In this profoundly rich and riveting tale of two young Muslim women from different centuries and continents, Samira Ahmed has beautifully weaved together two unforgettable narratives in a thought-provoking literary mystery set to uncover a voice that has been silenced throughout history.

Set in the heart of picturesque Paris, aspiring art historian Khayyam finds herself swept up in an investigation with a charming young Parisian – who happens to be a distant relative of the legendary novelist Alexandre Dumas – to uncover the mysterious woman who served as an inspiring yet voiceless muse for the great French novelist Alexandre Dumas, French artist Eugene Delacroix and English poet Lord Byron.

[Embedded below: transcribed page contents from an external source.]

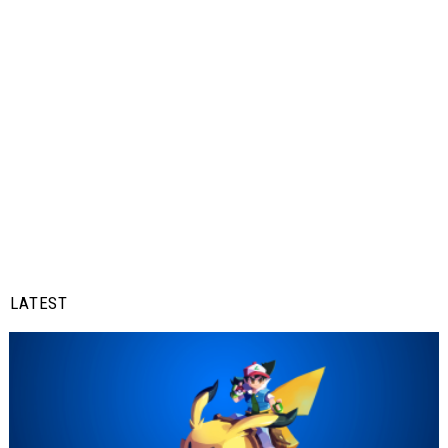
LATEST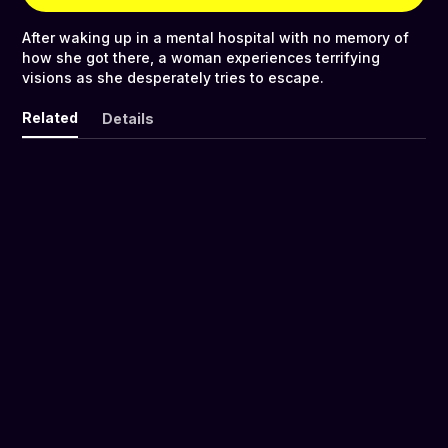
After waking up in a mental hospital with no memory of
how she got there, a woman experiences terrifying
visions as she desperately tries to escape.
Related
Details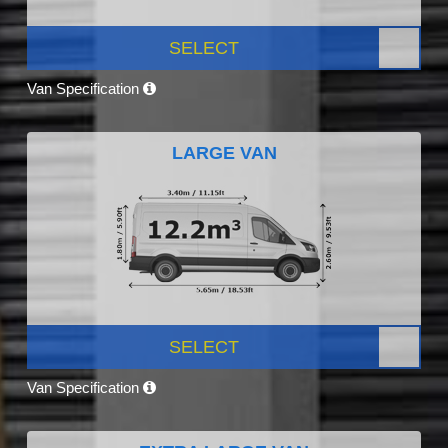
SELECT
Van Specification
LARGE VAN
SELECT
Van Specification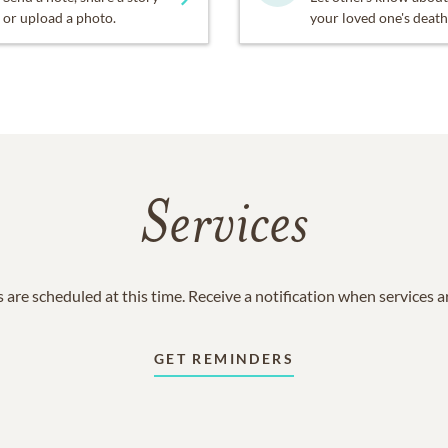
or upload a photo.
your loved one's death
Services
 are scheduled at this time. Receive a notification when services 
GET REMINDERS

Parallel to Khayyam’s narrative is the story of this mysterious woman, Leila – a 19th century Muslim woman, living as a harem in the Ottoman Empire. Suppressed and silenced, Leila reveals her heartbreaking fight to keep her true love hidden from her jealous captor and how her survival becomes interlaced with the lives of Dumas, Delacroix and Bryon.

Intricately rooted in 19th century art and literature, Mad, Bad and Dangerous to Know is a passionate and inspiring story of destiny, heritage and history, with a heartfelt devotion to the women whose stories have been erased from the pages of history. Despite having no knowledge in art history, I still found Ahmed’s narrative profoundly enlightening, and, above all else, entertaining. The overarching academic mystery was impressively well-researched, and the enticing trails of clues were skilfully plotted, creating a seamless blurring of fact and fiction. Whilst the addition of a teenage romance gently braided into the beautiful backdrop of the city of lights – a setting so elegantly brought to life through Ahmed’s descriptive and vibrant prose – kept the narrative refreshingly light and inviting.

A must read for fans of historical and literary fiction, Mad, Bad and Dangerous to Know will sweep you across time to hidden histories and unheard voices.